NUGN590. COMPUTATIONAL REACTOR PHYSICS. 3.0 Semester Hrs.

(I) This course will provide an introduction to computational nuclear reactor physics. Students will understand the physics driving neutron cross sections and how they determined, and how neutron transport calculations are completed using Monte Carlo and finite difference methods. Students will learn how to write modular code using professional software engineering practices, and will have an introduction to the Serpent and MCNP family of transport codes. 3 hours lecture; 3 semester hours.

NUGN598. SPECIAL TOPICS. 6.0 Semester Hrs.

(I, II, S) Pilot course or special topics course. Topics chosen from special interests of instructor(s) and student(s). Usually the course is offered only once, but no more than twice for the same course content. Prerequisite: none. Variable credit: 0 to 6 credit hours. Repeatable for credit under different titles.

NUGN599. INDEPENDENT STUDY IN NUCLEAR ENGINEERING. 0.5-6 Semester Hr.

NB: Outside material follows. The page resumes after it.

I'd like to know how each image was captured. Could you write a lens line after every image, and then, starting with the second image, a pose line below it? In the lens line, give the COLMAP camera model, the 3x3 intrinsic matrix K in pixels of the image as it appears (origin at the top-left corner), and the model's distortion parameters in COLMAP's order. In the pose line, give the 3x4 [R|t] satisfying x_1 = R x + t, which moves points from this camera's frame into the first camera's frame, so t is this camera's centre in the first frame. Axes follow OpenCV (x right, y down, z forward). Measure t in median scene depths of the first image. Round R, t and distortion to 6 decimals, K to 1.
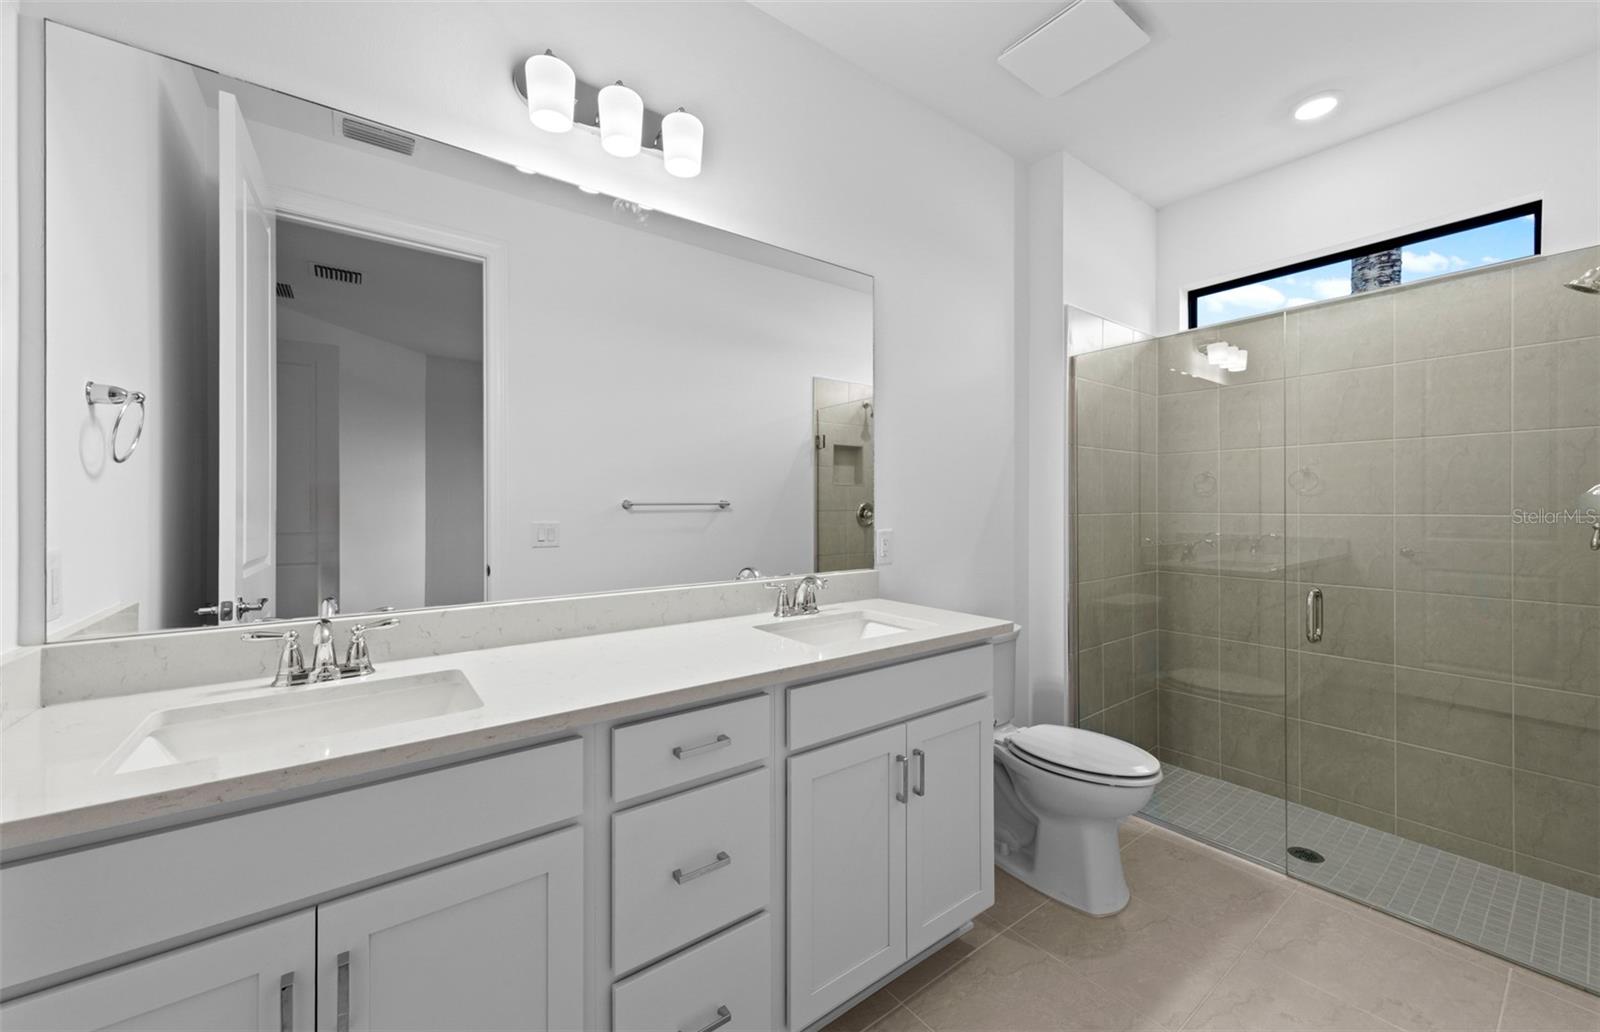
lens RADIAL K [[605.6, 0, 797.3], [0, 605.6, 505.6], [0, 0, 1]] dist [0.000784, -0.006706]
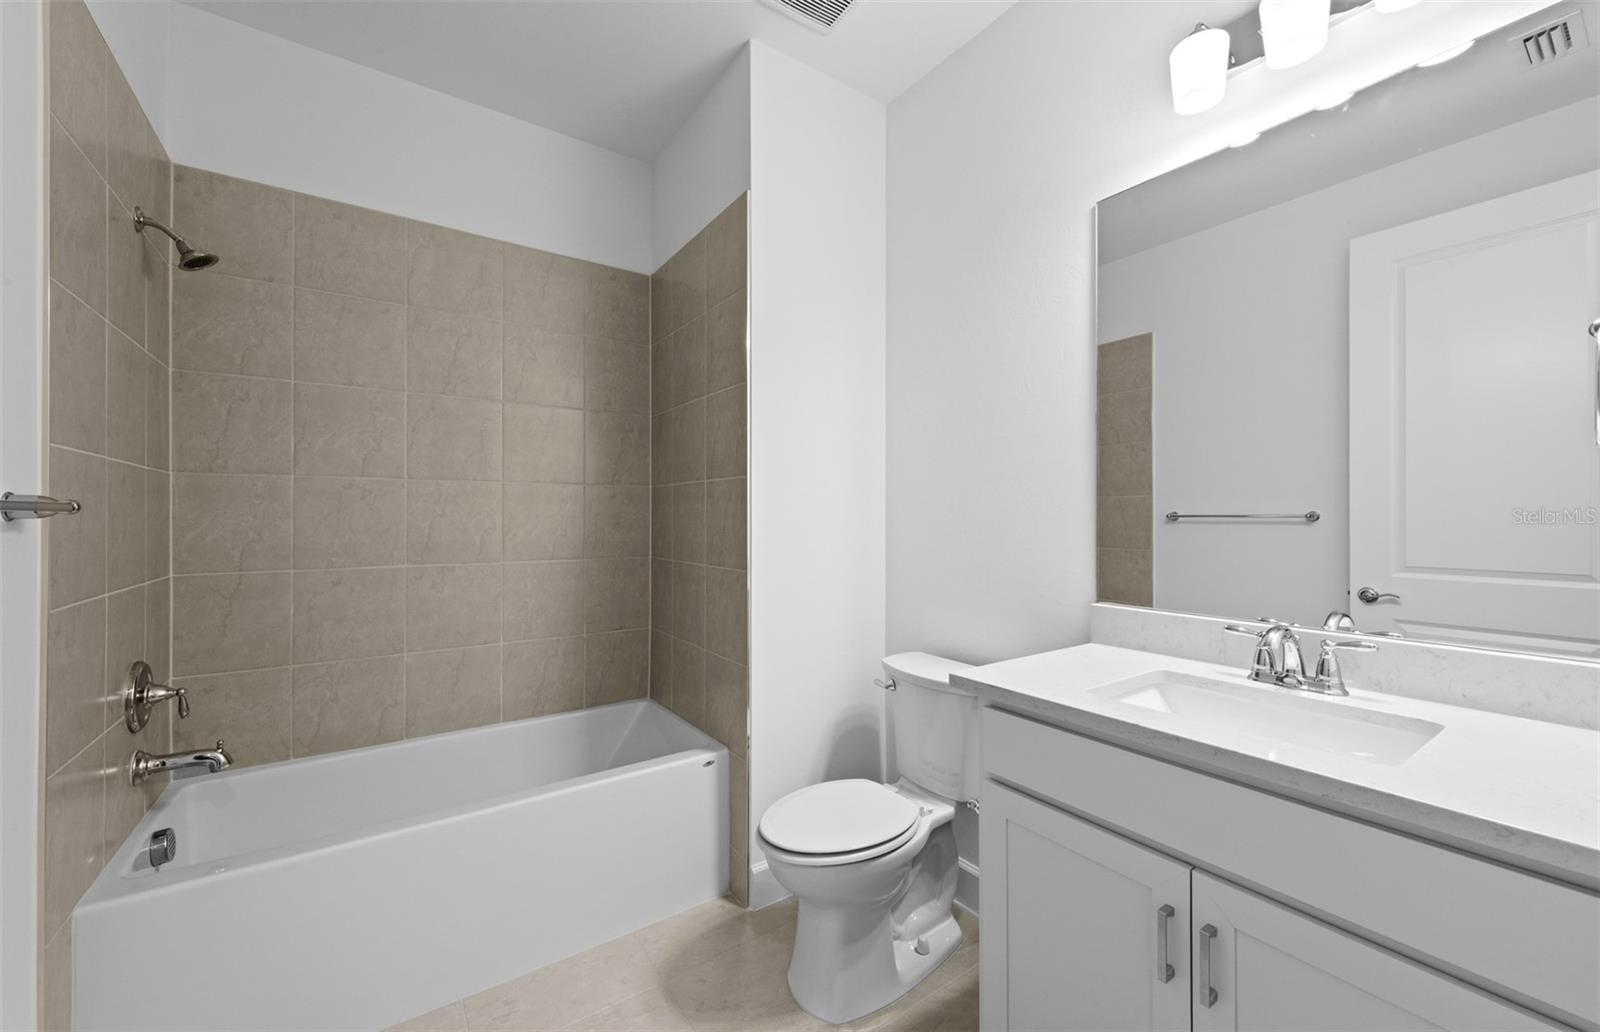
lens RADIAL K [[624.7, 0, 800.0], [0, 624.7, 516.0], [0, 0, 1]] dist [0.000697, 0.000028]
pose [[-0.033621, 0.006181, -0.999416, 0.401848], [0.000052, 0.999981, 0.006183, -0.003656], [0.999435, 0.000156, -0.033621, 0.300327]]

(I, II, S) Individual research or special problem projects supervised by a faculty member, also, when a student and instructor agree on a subject matter, content, and credit hours. Prerequisite: ?Independent Study? form must be completed and submitted to the Registrar. Variable credit: 0.5 to 6 credit hours. Repeatable for credit under different topics/experience and maximums vary by department. Contact the Department for credit limits toward the degree.

NUGN698. SPECIAL TOPICS. 6.0 Semester Hrs.

(I, II, S) Pilot course or special topics course. Topics chosen from special interests of instructor(s) and student(s). Usually the course is offered only once, but no more than twice for the same course content. Prerequisite: none. Variable credit: 0 to 6 credit hours. Repeatable for credit under different titles.

NUGN699. INDEPENDENT STUDY IN NUCLEAR ENGINEERING. 0.5-6 Semester Hr.

(I, II, S) Individual research or special problem projects supervised by a faculty member, also, when a student and instructor agree on a subject matter, content, and credit hours. Prerequisite: ?Independent Study? form must be completed and submitted to the Registrar. Variable credit: 0.5 to 6 credit hours. Repeatable for credit under different topics/experience and maximums vary by department. Contact the Department for credit limits toward the degree.

NUGN707. GRADUATE THESIS / DISSERTATION RESEARCH CREDIT. 1-15 Semester Hr.

(I, II, S) Research credit hours required for completion of a Masters-level thesis or Doctoral dissertation. Research must be carried out under the direct supervision of the student's faculty advisor. Variable class and semester hours. Repeatable for credit.